Anti-Patterns to Guard Against

  • Big design upfront: Don't model the whole system—scope to the increment.
  • Jargon without definition: Every DDD term used must be defined in the Ubiquitous Language.
  • Diagrams without decisions: A diagram that doesn't explain WHY it's shaped that way is noise.
  • Mixing levels: Don't mix domain model concepts with infrastructure concerns in the same diagram.
  • Gold-plating: If an event, VO, or aggregate isn't needed for this increment, it doesn't belong here yet.

Constitutional Self-Critique

Before finalizing .4dc/design.md, check:

  1. Check for Clarity

    • Is every term in the ubiquitous language clearly defined?
    • Would a new team member understand each bounded context without asking?
  2. Check for Focus

    • Is the model scoped to this increment?
    • Are there generalizations that should be deferred?
  3. Check for Consistency

    • Do the domain model, C4 diagrams, and ubiquitous language use the same terms?
    • Is the layering aligned with CONSTITUTION.md?
  4. Check for Contradictions

    • Do any two instructions in this prompt conflict (MUST vs SHOULD, two incompatible defaults)?
    • Is there one canonical rule for each decision point, with duplicates removed?
    • Does each STOP gate have one clear proceed condition?
  5. Keep critique invisible

    • This critique is internal.

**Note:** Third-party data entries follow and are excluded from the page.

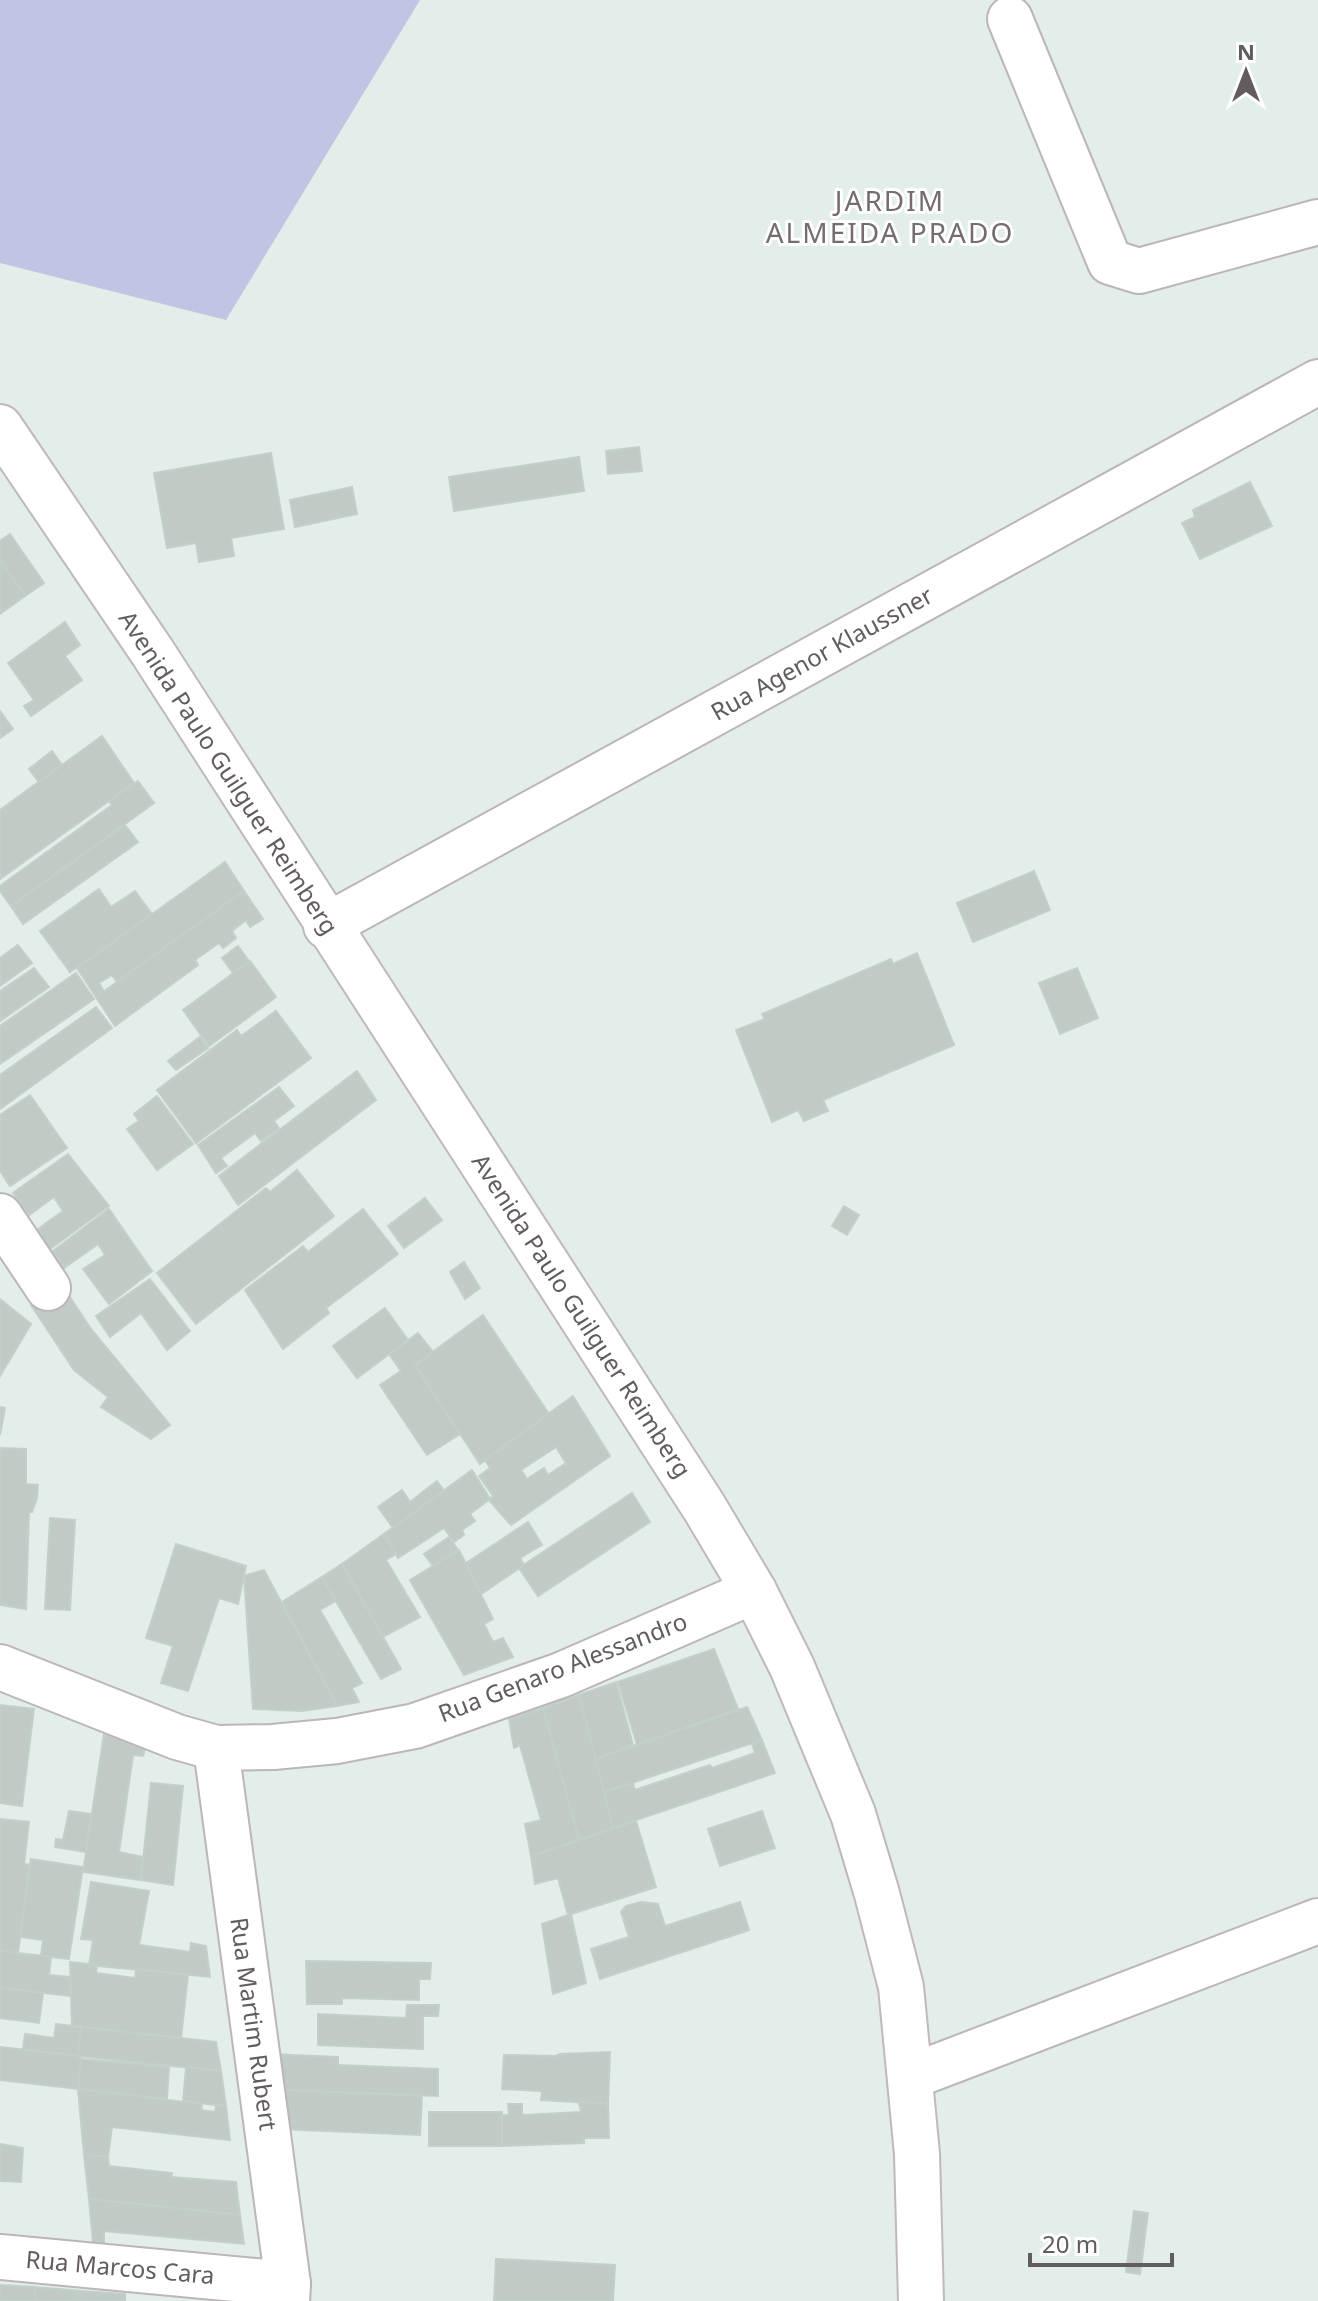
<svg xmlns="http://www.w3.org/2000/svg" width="1318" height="2301" font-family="'Noto Sans',sans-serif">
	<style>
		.green { fill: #c1c5e3 }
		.building { fill: #c1cac5; stroke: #c1d1ca; stroke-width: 2; fill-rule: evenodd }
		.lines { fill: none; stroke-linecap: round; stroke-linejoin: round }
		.street-casing { stroke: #bcb5b9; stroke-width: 48 }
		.secondary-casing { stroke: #c0b8bc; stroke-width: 48 }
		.street { stroke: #fff; stroke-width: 44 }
		.secondary { stroke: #fff; stroke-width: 44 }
		.labels { text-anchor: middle; stroke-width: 6; stroke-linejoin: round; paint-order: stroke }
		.street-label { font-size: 24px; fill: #625b5f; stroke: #fff }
		.quarter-label { font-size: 28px; letter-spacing: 2px; fill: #746c71; stroke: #fff }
	</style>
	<rect width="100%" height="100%" fill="#e3ede9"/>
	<polygon class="green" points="0,0 420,0 226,320 0,263"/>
	<g class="building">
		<polygon points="639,447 642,471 608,474 606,451"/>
		<polygon points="271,453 284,529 231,538 234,556 199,562 196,543 167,548 154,473"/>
		<polygon points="579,457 584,491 454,511 449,477"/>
		<polygon points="1250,482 1272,526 1200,559 1182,523 1195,517 1193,510"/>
		<polygon points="352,487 357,514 295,527 290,500"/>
		<polygon points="10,534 44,583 25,596 0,560 0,541"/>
		<polygon points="0,560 25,596 0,614"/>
		<polygon points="65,622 80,645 65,656 82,680 31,716 24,706 34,700 8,663"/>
		<polygon points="0,711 13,729 0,738"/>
		<polygon points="102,736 134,783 0,879 0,810"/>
		<polygon points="52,751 62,765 39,782 29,769"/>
		<polygon points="138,781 154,803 11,906 0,891 0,886 112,805 109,801"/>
		<polygon points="125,825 138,842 23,924 11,906"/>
		<polygon points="225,862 244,891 117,982 112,975 99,983 104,992 96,997 77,968"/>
		<polygon points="1034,871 1050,910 973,942 957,903"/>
		<polygon points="99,889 111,907 135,891 152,914 70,972 40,931"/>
		<polygon points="244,891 263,919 250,927 246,920 232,931 236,938 223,948 219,943 195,960 198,965 115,1026 96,997"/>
		<polygon points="18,945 32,963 0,986 0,958"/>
		<polygon points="238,946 249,961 233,973 222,958"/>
		<polygon points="917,953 954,1045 823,1100 828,1111 804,1121 798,1110 772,1122 736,1030 765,1019 762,1014 891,959 893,964"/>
		<polygon points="250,961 276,997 209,1046 183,1010"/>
		<polygon points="34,968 49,987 0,1021 0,991"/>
		<polygon points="1077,968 1098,1018 1060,1034 1039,983"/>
		<polygon points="76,973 94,999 0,1064 0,1026"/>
		<polygon points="96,1007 112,1028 0,1109 0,1075"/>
		<polygon points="276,1011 311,1058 196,1143 157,1090 237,1030 241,1036"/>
		<polygon points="200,1037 208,1048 176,1070 168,1061"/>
		<polygon points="357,1071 376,1100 238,1205 219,1176"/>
		<polygon points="279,1087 294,1106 274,1121 279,1128 261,1141 255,1133 221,1158 227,1166 216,1173 198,1145"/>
		<polygon points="30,1095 67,1148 10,1186 0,1171 0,1115"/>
		<polygon points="157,1096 193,1144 157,1170 127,1129 139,1121 134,1114"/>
		<polygon points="68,1154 109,1206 50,1249 38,1229 63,1211 54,1197 29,1215 13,1193"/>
		<polygon points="297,1170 334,1216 196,1324 157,1273 266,1188 270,1192"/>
		<polygon points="425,1198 442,1220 404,1248 388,1226"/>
		<polygon points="844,1206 859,1215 847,1235 832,1226"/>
		<polygon points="109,1209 152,1271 109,1304 83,1269 105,1255 98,1244 64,1268 53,1251"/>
		<polygon points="363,1209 398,1254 326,1308 329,1313 283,1349 245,1290 303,1246 308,1252"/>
		<polygon points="464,1262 480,1288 465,1299 450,1272"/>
		<polygon points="150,1279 190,1331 167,1350 141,1313 110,1337 96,1316"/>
		<polygon points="66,1291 91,1329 170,1425 151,1439 101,1407 108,1397 74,1370 31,1305 42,1297"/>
		<polygon points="0,1299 31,1324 0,1376"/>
		<polygon points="385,1308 408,1340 357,1378 333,1346"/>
		<polygon points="483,1315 549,1414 480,1464 415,1365"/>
		<polygon points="418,1333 433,1352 415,1365 460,1434 427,1455 380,1385 401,1371 389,1354"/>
		<path d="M573 1396 610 1456 511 1525 489 1500 493 1496 479 1476 490 1468 485 1460ZM556 1447 566 1463 548 1475 544 1468 527 1479 521 1470Z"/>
		<polygon points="0,1407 5,1408 0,1435"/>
		<polygon points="0,1448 26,1449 26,1484 38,1485 37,1498 32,1512 29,1512 26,1609 0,1605"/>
		<polygon points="472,1470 490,1499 470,1514 475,1521 462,1530 464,1535 454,1542 444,1528 398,1558 384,1534"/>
		<polygon points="437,1481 444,1491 393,1528 378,1507 402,1490 410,1502"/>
		<polygon points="632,1493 650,1522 538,1596 519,1568"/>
		<polygon points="50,1518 75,1520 70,1610 45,1609"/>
		<polygon points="528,1522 542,1545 520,1558 524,1565 481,1594 466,1563"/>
		<polygon points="384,1534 396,1554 386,1560 420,1617 383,1637 342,1564"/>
		<polygon points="449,1537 458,1550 433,1566 424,1554"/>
		<polygon points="176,1544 246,1566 238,1604 219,1598 188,1691 161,1683 173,1646 146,1638"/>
		<polygon points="459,1550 493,1619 484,1624 493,1642 503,1638 513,1657 464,1675 410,1580"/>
		<polygon points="342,1564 400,1667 401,1669 381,1679 322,1577"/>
		<polygon points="264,1570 316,1667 337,1706 302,1711 253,1709 244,1576"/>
		<polygon points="322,1577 336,1601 320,1610 362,1683 352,1688 359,1702 337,1706 282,1602"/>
		<polygon points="714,1649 738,1709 637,1745 618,1682"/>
		<polygon points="616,1682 633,1745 595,1759 579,1695"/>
		<polygon points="579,1695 613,1828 579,1840 543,1708"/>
		<polygon points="0,1705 34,1709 22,1806 0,1803"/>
		<polygon points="747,1707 762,1740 604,1792 595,1759"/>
		<polygon points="543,1708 579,1840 531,1856 525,1824 541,1820 520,1745 514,1748 509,1719"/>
		<polygon points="104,1734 146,1745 143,1756 133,1755 119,1852 143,1857 141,1880 83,1872"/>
		<polygon points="762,1740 775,1773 613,1828 604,1792 633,1783 635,1790 710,1765 712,1768 755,1753 752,1744"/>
		<polygon points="151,1783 183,1786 173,1885 141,1880"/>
		<polygon points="69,1811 91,1814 86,1852 55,1847 56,1839 63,1840"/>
		<polygon points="762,1811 775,1848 720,1866 708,1829"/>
		<polygon points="0,1819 29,1822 24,1864 30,1865 18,1953 0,1951"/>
		<polygon points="636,1821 656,1887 568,1915 558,1878 535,1884 531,1856"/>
		<polygon points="31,1859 83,1867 69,1959 41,1956 43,1940 20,1937"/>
		<polygon points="91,1882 149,1891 139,1945 190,1952 191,1943 206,1946 210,1977 89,1965 93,1940 81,1939"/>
		<polygon points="641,1902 658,1904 665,1926 740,1902 749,1930 600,1979 591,1949 629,1937 621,1912 626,1906"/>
		<polygon points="571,1914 586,1983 553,1994 542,1924"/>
		<polygon points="0,1951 51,1957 49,1975 70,1977 70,1996 0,1988"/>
		<polygon points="306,1961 431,1963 430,1979 419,1979 419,2000 342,1998 342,2004 307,2004"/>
		<polygon points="70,1962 97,1965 96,1973 135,1978 136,1969 188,1975 181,2038 72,2027"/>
		<polygon points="0,1988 43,1993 39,2023 0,2018"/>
		<polygon points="407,2005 439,2005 438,2016 423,2016 423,2049 318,2045 318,2014 406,2018"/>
		<polygon points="56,2024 81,2027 78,2056 23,2049 25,2034 54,2038"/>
		<polygon points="81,2027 216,2042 221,2071 78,2056"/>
		<polygon points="0,2047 78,2056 81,2059 78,2089 0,2080"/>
		<polygon points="610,2052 608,2104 541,2100 542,2091 502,2089 504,2055 556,2056 560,2054"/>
		<polygon points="269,2054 338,2057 338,2065 438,2069 438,2096 283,2090"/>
		<polygon points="81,2059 169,2067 167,2099 78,2089"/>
		<polygon points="186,2067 221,2071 226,2106 183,2101"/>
		<polygon points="78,2089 202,2104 201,2110 215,2112 216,2105 226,2106 230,2140 112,2127 108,2157 84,2155"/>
		<polygon points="283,2090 422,2096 420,2135 281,2129"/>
		<polygon points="579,2102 608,2104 609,2138 584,2138 584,2143 502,2146 502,2115 509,2115 508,2104 522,2104 522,2115 581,2112"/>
		<rect x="429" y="2112" width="73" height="34"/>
		<polygon points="0,2144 23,2148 21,2182 0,2181"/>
		<polygon points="84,2155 108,2157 109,2166 172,2173 171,2177 236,2182 240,2215 89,2199"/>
		<polygon points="89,2199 240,2215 244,2244 104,2231 104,2243 93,2242"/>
		<polygon points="1134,2211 1148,2213 1140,2274 1126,2272"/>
		<polygon points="496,2259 615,2265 613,2301 494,2301"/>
		<polygon points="0,2285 35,2287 35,2301 0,2301"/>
		<polygon points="35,2287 81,2291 80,2301 35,2301"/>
		<polygon points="81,2291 125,2294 125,2301 80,2301"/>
	</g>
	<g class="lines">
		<defs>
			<g id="street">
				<polyline points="1010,19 1110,262 1139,271 1318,222"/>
				<polyline points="326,926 1318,382"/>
				<polyline points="0,1216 48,1288"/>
				<polyline points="0,1667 177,1737 216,1748 273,1747 337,1741 415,1726 561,1675 754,1591"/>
				<polyline points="216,1748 288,2284 287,2301"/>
				<polyline points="910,2077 1318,1921"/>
				<polyline points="0,2257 288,2284"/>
			</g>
			<polyline id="secondary" points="0,427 153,653 704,1507 754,1591 792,1667 853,1814 877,1894 901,1987 917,2154 921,2301"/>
		</defs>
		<use href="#street" class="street-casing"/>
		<use href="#secondary" class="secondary-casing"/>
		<use href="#street" class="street"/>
		<use href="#secondary" class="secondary"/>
	</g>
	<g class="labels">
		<g class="street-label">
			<text transform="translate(822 654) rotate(-29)" y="8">Rua Agenor Klaussner</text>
			<text transform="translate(228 773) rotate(57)" y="8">Avenida Paulo Guilguer Reimberg</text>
			<text transform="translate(581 1316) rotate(57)" y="8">Avenida Paulo Guilguer Reimberg</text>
			<text transform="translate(563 1668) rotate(-21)" y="8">Rua Genaro Alessandro</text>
			<text transform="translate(253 2024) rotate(82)" y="8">Rua Martim Rubert</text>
			<text transform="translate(120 2268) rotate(5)" y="8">Rua Marcos Cara</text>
		</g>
		<g class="quarter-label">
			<text x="890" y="211">JARDIM<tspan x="890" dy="32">ALMEIDA PRADO</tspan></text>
		</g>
	</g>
	<g transform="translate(1246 72)" stroke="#ffffff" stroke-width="6" paint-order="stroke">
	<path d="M0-6L14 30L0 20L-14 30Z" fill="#625b5f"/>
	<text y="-12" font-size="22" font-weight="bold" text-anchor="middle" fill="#625b5f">N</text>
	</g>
	<path d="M1030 2253v12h142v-12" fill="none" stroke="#625b5f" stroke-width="4"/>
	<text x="1042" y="2253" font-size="24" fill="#625b5f" stroke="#ffffff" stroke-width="6" paint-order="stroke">20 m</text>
</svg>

Output artifacts must not mention this prompt, this process, or any LLM.
    • Artifacts should read as if written directly by the team.

Communication Style

  • Outcome-first, minimal chatter

    • Lead with what you did, found, or propose.
    • Include only the context needed to make the decision or artifact understandable.
  • Crisp acknowledgments only when useful

    • When the user is warm, detailed, or says "thank you", you MAY include a single short acknowledgment (for example: "Understood." or "Thanks, that helps.") before moving on.
    • When the user is terse, rushed, or dealing with high stakes, skip acknowledgments and move directly into solving or presenting results.
  • No repeated or filler acknowledgments

    • Do NOT repeat acknowledgments like "Got it", "I understand", or "Thanks for the context."
    • Never stack multiple acknowledgments in a row.
    • After the first short acknowledgment (if any), immediately switch to delivering substance.
  • Respect through momentum

    • Assume the most respectful thing you can do is to keep the work moving with clear, concrete outputs.
    • Avoid meta-commentary about your own process unless the prompt explicitly asks for it (for example, STOP gates or status updates in a coding agent flow).
  • Tight, structured responses

    • Prefer short paragraphs and focused bullet lists over long walls of text.
    • Use the output structure defined in this prompt as the primary organizer; do not add extra sections unless explicitly allowed.

Prompt Eval

Use these checks when assessing the quality of this prompt's outputs:

  • Completeness: All required output sections are present in .4dc/design.md.
  • Determinism: The same domain decisions produce the same model structure.
  • Actionability: Every bounded context and aggregate maps to concrete implementation guidance.
  • Scope control: No concepts are modelled that aren't needed for this increment.
  • Status fidelity: All status fields use Not started / In progress / Done only.
  • Term coverage: Every aggregate, VO, and entity in the domain model appears in the ubiquitous language.
  • Diagram justification: No C4 diagram exists without a WHY note tied to increment scope.